En 2022, l’abattoir change de statut pour devenir une entreprise d’économie mixte associant capitaux publics (51%) et privés (49%). Mais l’année suivante, l’abattoir ne voit transiter que 2 900 tonnes de viande. Ce n’est pas le cas de la loi du seuil de rentabilité, estimé à 3 500 tonnes annuelles. Mais la différence se traduit cette année-là par un déficit de 350 000 euros, conduisant à son placement en redressement judiciaire. En l’absence de repreneur d’ici fin janvier 2025, une liquidation judiciaire pourrait être déclarée, entraînant de facto la fermeture de l’abattoir.
« Aujourd’hui, je suis à vingt kilomètres de l’abattoir.

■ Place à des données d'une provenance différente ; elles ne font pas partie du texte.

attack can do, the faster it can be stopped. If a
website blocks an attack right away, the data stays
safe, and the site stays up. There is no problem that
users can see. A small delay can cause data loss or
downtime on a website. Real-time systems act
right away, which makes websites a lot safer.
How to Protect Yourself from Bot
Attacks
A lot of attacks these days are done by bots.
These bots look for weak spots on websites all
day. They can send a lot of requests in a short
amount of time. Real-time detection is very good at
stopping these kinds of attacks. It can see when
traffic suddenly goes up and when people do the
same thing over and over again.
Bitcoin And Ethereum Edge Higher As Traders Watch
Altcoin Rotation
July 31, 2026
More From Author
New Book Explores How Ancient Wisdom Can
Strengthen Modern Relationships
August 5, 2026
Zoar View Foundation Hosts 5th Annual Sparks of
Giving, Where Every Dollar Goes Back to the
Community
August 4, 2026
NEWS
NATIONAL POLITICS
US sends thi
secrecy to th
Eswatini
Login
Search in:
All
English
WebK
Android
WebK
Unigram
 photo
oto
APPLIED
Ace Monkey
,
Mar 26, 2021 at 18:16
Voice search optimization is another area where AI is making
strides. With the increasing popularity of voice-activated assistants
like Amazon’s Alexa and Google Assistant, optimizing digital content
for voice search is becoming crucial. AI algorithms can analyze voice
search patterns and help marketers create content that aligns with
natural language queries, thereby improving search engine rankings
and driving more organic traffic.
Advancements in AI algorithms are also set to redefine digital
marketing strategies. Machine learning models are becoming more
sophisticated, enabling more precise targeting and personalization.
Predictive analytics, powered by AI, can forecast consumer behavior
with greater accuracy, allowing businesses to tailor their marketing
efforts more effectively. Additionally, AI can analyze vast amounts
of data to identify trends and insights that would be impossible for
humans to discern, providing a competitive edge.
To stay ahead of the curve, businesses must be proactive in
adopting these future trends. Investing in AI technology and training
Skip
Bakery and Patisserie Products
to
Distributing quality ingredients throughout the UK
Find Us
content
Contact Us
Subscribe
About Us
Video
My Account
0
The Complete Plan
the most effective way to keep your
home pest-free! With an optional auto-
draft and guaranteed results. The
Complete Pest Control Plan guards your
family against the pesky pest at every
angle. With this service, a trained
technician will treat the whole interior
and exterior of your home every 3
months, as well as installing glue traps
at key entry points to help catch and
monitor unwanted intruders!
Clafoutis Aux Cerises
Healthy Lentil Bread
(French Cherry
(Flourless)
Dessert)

Le trajet d’une demi-heure est déjà fatiguant pour les vaches. Comptez une heure et demie pour vous rendre à Aubenas, en Ardèche, au 120 kilomètres, serait un désastre pour le bien-être animal. Sans parler du coût financier et du temps, je suis déjà sous l’eau », déplore Tom Rampazzi.
La crise des abattoirs locaux est un phénomène national. En 2003, la France comptait 400 établissements. En 2022, seulement 234. « Rien que depuis le début de l’année, cinq établissements ont mis la clé sous la porte »note Yves-Pierre Malbec, membre de la commission « abattoir » du syndicat agricole de la Confédération paysanne. « Leur fermeture est souvent liée au départ de grands commerçants qui s’installent dans un autre établissement. Les petits fournisseurs se retrouvent alors sans outils à moins de parcourir des centaines de kilomètres. »
Les courts-circuits menacés
A Alès, après la diffusion par l’association L214 de vidéos montrant la souffrance animale, de gros clients se sont détournés de l’abattoir, faisant passer son activité de 5 217 tonnes en 2014 à 2 663 tonnes en 2018. En 2021, seuls quatre chevillards produisaient 80 % des le tonnage, rendant la structure, qui emploie 25 salariés, dépendante de ses plus gros fournisseurs. “Quand l’un d’eux, Alès Viande, a fait faillite, tout le navire a coulé”explique Olivier Villain, éleveur de porcs fermiers.
Impopulaire car symbolisant la mort, un abattoir n’en reste pas moins un maillon essentiel du secteur agricole et agroalimentaire. Sa disparition perturberait la dynamique de diversification des agriculteurs gardois.
« Ces dernières années, la polyculture et l’élevage se sont développés. Les viticulteurs, face à la crise actuelle de surproduction vitivinicole, se sont mis à élever du bétail pour valoriser les friches et valoriser leur production. », explique Patrick Gravil, président du syndicat bovin du Gard, à l’origine de la création d’un label de viande locale Bovigard.
Reprises coopératives
Selon les chiffres de la société d’économie mixte des abattoirs d’Alès-Cévennes (Semaac), près de 38 % des bovins abattus proviennent d’élevages du Gard ou des départements limitrophes. Un chiffre qui s’élève à 95% pour les ovins et caprins. Sur les trois dernières années, 938 clients, dont seulement 15 abatteurs, ont fait appel à l’abattoir selon la Chambre d’agriculture du Gard. Même s’ils représentent moins de tonnages par an, ce sont les petits éleveurs, ceux dont la viande est transformée et vendue localement, qui sont les plus menacés par la disparition d’une infrastructure initialement conçue pour une production industrielle.
Confrontés aux mêmes problèmes de rentabilité, les abattoirs voisins du Vigan et de Tarascon, situés chacun à environ 70 kilomètres d’Alès, ont été repris par des éleveurs sous la forme d’une société d’intérêt collectif agricole. La première est entièrement gérée par les éleveurs qui abattent eux-mêmes leurs animaux, tandis que la seconde a réussi à maintenir en activité la quinzaine de salariés.
Sauront-ils absorber les 938 clients d’Alès ? « Il y en aura forcément qui seront laissés pour compte et ce sera une catastrophe pour nos paysages et notre économie locale »alerte Patrick Viala, président du Mas des agricoles, à Nîmes. La boucherie de ce supermarché réservé aux producteurs locaux (6,5 millions d’euros de chiffre d’affaires annuel) propose de la viande dont les animaux ont été abattus dans 80 % des cas… à Alès.